Geçen akşam ben Muhteşem Yüzyıl’ın sezon finalini seyrediyorum.
Veziriazam Pargalı Makbul İbrahim Paşa, Hürrem’i eski aşna fişnasıyla yakalamış. Heyecan dorukta...
Nefesimi tutmuş vaziyetteyim. Meltem bana;
- Maurice Duvarger ne diyor biliyor musun? diye sordu.
- ............?
- Maurice Duvarger’in kim olduğunu biliyor musun?
- Biliyorum tabii, dedim Çelik Bilek çizgi romanında Profösör Oklitus ve Rodi’yi İngilizler’den kurtarmak için Çelik Bilek’e yardım eden Fransız.
- Aferin, dedi Meltem.
Bildin, bildin ama sadece Fransız olduğunu bildin...
Benim söylediğim Maurice Duvarger siyaset bilimci.
Bizde de yayımlanmış, dünyadaki pek çok Üniversitede ders kitabı olarak okutulan “Siyasal Partiler” kitabının yazarı.
Kitapda nefis bir iktidarda uzun süre kalan siyasi partiler analizi var.
- ?!!!!!!!
Meltem benim boş boş baktığımı görünce benimle konuşmanın faydasız olduğunu anladı ve elindeki kitabı okumaya devam etti.
Kızdım.
- Sen söyle bakalım, dedim. Tommiks ’in sevgilisinin adı ne?
- ????????
- Yaaa, dedim. İşte böyle. Kitap okuyorum diye beni ezmeye kalkma.
Lisedeyken ben en çok kitap okuyan çocuktum.
Ders kitaplarının içine, Teksas, Tommiks, Kinova ne bulursam koyar. Dersde bile hocayı dinliyormuşum gibi yapıp kitap okurdum.
Meltem eline Prof. Dr.
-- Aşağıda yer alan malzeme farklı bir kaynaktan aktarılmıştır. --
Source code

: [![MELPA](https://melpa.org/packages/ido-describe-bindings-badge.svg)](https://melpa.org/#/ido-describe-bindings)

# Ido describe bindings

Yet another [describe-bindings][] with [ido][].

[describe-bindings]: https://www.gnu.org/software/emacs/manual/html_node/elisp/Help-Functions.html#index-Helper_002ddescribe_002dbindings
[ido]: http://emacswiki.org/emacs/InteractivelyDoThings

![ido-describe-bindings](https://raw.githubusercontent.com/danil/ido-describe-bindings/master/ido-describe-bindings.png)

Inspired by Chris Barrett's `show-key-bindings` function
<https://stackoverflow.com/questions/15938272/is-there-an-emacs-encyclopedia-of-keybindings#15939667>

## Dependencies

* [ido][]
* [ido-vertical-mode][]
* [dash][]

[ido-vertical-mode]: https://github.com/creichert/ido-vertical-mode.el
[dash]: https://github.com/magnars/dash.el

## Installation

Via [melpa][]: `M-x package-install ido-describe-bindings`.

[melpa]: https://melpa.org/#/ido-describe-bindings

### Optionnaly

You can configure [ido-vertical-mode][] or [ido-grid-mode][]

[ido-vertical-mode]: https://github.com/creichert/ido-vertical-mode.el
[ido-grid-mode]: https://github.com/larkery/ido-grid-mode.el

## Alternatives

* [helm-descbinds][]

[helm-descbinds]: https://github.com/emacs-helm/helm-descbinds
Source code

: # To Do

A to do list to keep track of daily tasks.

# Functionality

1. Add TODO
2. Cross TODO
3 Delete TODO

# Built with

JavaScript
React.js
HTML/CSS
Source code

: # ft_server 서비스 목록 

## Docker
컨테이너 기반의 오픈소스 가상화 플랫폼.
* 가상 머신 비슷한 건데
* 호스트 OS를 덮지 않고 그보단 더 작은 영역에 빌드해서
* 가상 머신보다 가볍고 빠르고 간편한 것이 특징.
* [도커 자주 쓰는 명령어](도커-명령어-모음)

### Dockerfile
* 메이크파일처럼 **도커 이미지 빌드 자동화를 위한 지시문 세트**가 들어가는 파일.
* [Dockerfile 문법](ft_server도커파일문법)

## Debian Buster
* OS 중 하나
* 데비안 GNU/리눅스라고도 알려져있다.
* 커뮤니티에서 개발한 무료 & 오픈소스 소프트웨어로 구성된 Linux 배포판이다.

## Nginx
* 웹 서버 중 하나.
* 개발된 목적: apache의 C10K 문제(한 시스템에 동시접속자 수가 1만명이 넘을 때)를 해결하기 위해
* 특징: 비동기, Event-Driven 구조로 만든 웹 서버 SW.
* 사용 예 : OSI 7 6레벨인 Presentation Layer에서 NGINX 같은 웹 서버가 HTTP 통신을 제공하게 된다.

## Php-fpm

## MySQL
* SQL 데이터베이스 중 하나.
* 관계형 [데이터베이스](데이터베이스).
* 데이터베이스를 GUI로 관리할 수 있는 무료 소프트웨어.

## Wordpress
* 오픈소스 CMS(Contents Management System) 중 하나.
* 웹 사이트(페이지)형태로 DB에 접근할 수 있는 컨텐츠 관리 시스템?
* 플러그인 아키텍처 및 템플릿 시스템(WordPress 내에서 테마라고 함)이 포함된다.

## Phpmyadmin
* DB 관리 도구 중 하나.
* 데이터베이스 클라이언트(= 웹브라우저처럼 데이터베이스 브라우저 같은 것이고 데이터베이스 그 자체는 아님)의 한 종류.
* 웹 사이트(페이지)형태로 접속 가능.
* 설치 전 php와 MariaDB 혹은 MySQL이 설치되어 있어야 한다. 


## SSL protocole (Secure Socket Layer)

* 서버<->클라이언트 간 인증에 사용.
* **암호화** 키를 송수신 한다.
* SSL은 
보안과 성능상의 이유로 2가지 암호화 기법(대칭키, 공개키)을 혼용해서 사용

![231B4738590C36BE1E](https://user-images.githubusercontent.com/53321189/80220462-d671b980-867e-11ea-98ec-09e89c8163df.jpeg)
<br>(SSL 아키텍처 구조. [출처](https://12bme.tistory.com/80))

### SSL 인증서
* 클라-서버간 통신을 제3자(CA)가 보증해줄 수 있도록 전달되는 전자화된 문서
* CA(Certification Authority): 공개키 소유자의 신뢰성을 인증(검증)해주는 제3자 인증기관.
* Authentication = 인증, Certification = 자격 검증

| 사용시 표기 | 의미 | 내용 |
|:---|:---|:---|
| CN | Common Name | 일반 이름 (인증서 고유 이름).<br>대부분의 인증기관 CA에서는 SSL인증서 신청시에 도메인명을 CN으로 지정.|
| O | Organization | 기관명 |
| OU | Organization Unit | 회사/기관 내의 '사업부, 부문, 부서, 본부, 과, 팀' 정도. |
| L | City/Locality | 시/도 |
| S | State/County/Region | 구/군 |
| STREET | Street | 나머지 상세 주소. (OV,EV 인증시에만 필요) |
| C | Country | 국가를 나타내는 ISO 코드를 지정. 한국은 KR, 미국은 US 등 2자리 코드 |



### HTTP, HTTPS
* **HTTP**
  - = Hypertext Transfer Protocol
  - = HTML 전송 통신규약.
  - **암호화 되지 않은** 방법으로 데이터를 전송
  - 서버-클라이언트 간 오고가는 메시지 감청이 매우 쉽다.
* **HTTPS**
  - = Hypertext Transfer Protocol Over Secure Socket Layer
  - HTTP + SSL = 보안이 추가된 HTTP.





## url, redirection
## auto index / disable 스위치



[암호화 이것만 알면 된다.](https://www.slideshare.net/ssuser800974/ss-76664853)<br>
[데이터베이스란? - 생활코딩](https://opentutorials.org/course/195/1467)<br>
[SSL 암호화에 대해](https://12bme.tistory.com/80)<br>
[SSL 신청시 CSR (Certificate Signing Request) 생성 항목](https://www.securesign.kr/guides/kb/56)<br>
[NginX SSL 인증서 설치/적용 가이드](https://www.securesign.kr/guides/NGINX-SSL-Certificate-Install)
Mümtaz Soysal‘ın “Yüz Soruda Anayasa” kitabını aldı.
Şöyle eliyle bir tarttı, bana baktı.
- Haydi dizini seyret, dedi.
Durdu.
Kızgın olduğunu çok belli eden bir sesle, Göbeğini de kaşıyabilirsin, dedi.


UYARI!
BU KÖŞEYİ OKUYARAK VAKTİNİZİ ZİYAN ETMEMENİZ ÖNERİLİR.
UYARIYI DİNLEMEYİP OKUYANLARIN, ŞİKAYETLERİ DİKKATE ALINMAYACAKTIR.